Reescreva o trecho da crítica sobre Star Trek: Lower Decks que vai de "O episódio que" a "e caótico jeito.", substituindo "quinta temporada" por "última temporada".

**Bloco de texto**
'''

- Há spoilers. Leia, aqui, as críticas dos demais episódios e, aqui, de todo nosso material sobre Star Trek.
O episódio que encerra Star Trek: Lower Decks é tão somente um lembre de que a série simplesmente tinha ainda muito para oferecer aos espectadores, podendo muito facilmente ficar no ar por no mínimo mais duas temporadas, ainda que, pelo seu formato e por ser animação, fosse perfeitamente possível que ela continuasse indefinidamente. Mas não se pode ter tudo na vida e é pelo menos uma felicidade constatar que Mike McMahan, que não exatamente tinha The New Next Generation planejado como o capítulo final, fez da quinta temporada o melhor ano da série e a levou a um término digno que encerra a história macro e funciona como homenagem à franquia como um todo e a Lower Decks em especial, tirando a Cerritos oficialmente do pano de fundo da Frota Estelar e trazendo-a para a frente de combate de forma que ela, como último gesto, possam salvar o universo de seu próprio e caótico jeito.
E caos é a palavra de ordem aqui, algo que uma das marcas da série, mas que não é trabalhado da maneira absolutamente irretocável que pudemos ver no episódio anterior. Fissure Quest foi capaz de introduzir e desenvolver versões novas de personagens clássicos e de lidar com uma narrativa complexa sem qualquer soluço, ainda que, naturalmente, exigindo atenção do espectador e, como às vezes é inevitável, uma boa dose de conhecimento da mitologia da franquia para tudo realmente funcionar como deveria. Em The New Next Generation, o caos não é tratado com a mesma maestria e a missão de fechamento da fissura espacial enviada por William Boimler da Realidade Quântica 582.76 para a realidade da série na esperança de que sua contrapartida original e seus respectivos colegas conseguissem lidar com a ameaça destruidora ganha um componente Klingon que nunca realmente parece encontrar seu ritmo, mais atrapalhando do que oferecendo situações que compensem sua existência (e, por mais divertido que seja aprendermos que os Klingons estranhos de Discovery aparentemente vieram de uma interferência quântica nos Klingons “normais”, isso não é suficiente).

'''

(Registros de rotulagem de contornos)
'''

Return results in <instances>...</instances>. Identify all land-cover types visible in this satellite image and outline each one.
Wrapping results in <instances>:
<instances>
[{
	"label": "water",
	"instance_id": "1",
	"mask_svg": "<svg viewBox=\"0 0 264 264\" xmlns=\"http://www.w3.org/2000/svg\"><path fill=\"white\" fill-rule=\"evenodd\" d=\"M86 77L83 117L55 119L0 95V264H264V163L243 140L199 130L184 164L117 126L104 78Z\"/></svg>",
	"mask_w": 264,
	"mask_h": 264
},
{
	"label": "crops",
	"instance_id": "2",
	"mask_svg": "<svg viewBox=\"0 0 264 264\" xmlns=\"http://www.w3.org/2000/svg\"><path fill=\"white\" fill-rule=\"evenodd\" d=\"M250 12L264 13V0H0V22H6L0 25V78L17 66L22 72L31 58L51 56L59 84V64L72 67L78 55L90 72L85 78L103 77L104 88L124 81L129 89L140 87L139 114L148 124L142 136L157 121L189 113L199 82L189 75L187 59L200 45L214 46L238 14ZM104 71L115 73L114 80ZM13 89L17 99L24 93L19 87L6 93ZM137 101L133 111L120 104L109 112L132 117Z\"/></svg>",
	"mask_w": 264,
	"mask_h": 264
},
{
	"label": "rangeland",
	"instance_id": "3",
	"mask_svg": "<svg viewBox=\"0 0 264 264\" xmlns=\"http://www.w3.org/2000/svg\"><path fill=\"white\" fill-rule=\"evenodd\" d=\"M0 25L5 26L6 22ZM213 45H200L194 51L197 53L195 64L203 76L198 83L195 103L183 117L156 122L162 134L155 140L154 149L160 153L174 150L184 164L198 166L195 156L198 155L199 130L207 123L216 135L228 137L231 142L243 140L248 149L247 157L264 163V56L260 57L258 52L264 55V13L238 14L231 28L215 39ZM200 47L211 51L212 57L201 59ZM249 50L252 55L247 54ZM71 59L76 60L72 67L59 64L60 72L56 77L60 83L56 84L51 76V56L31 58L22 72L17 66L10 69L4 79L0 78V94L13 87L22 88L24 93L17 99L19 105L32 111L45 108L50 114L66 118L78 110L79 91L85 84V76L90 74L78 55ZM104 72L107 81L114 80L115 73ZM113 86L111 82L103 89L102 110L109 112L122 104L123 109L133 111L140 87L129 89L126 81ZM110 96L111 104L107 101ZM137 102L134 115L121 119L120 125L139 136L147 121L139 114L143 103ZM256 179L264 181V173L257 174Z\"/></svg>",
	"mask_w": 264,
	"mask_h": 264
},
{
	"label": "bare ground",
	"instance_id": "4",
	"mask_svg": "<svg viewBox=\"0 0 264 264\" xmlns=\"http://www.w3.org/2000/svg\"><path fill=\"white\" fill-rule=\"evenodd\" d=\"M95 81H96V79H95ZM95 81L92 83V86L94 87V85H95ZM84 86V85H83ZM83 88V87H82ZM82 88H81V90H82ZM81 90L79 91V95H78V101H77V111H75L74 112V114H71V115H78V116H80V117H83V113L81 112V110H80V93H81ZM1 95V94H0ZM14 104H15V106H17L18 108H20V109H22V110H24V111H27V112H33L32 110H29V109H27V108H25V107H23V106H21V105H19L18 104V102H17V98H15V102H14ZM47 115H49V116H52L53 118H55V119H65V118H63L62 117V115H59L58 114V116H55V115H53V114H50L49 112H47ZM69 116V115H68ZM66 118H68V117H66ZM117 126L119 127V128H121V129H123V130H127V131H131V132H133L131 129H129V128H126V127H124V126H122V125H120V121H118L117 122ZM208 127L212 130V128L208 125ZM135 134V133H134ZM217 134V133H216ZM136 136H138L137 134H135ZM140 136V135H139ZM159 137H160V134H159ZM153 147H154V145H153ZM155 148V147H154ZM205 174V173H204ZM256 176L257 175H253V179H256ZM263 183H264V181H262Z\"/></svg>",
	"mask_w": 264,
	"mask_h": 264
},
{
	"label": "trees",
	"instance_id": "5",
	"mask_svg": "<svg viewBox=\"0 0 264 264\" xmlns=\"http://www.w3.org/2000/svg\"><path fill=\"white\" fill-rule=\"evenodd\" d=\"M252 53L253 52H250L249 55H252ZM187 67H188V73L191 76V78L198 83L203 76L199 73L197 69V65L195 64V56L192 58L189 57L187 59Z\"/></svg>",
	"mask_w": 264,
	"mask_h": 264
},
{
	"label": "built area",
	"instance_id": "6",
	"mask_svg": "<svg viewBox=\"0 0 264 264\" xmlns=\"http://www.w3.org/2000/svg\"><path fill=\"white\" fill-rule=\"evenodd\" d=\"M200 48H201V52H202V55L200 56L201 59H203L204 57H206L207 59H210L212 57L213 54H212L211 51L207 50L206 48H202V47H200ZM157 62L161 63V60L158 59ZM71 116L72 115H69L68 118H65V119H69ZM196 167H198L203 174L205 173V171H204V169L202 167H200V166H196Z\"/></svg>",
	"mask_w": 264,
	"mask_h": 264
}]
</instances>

'''

**Solução**
O episódio que encerra Star Trek: Lower Decks é tão somente um lembre de que a série simplesmente tinha ainda muito para oferecer aos espectadores, podendo muito facilmente ficar no ar por no mínimo mais duas temporadas, ainda que, pelo seu formato e por ser animação, fosse perfeitamente possível que ela continuasse indefinidamente. Mas não se pode ter tudo na vida e é pelo menos uma felicidade constatar que Mike McMahan, que não exatamente tinha The New Next Generation planejado como o capítulo final, fez da última temporada o melhor ano da série e a levou a um término digno que encerra a história macro e funciona como homenagem à franquia como um todo e a Lower Decks em especial, tirando a Cerritos oficialmente do pano de fundo da Frota Estelar e trazendo-a para a frente de combate de forma que ela, como último gesto, possam salvar o universo de seu próprio e caótico jeito.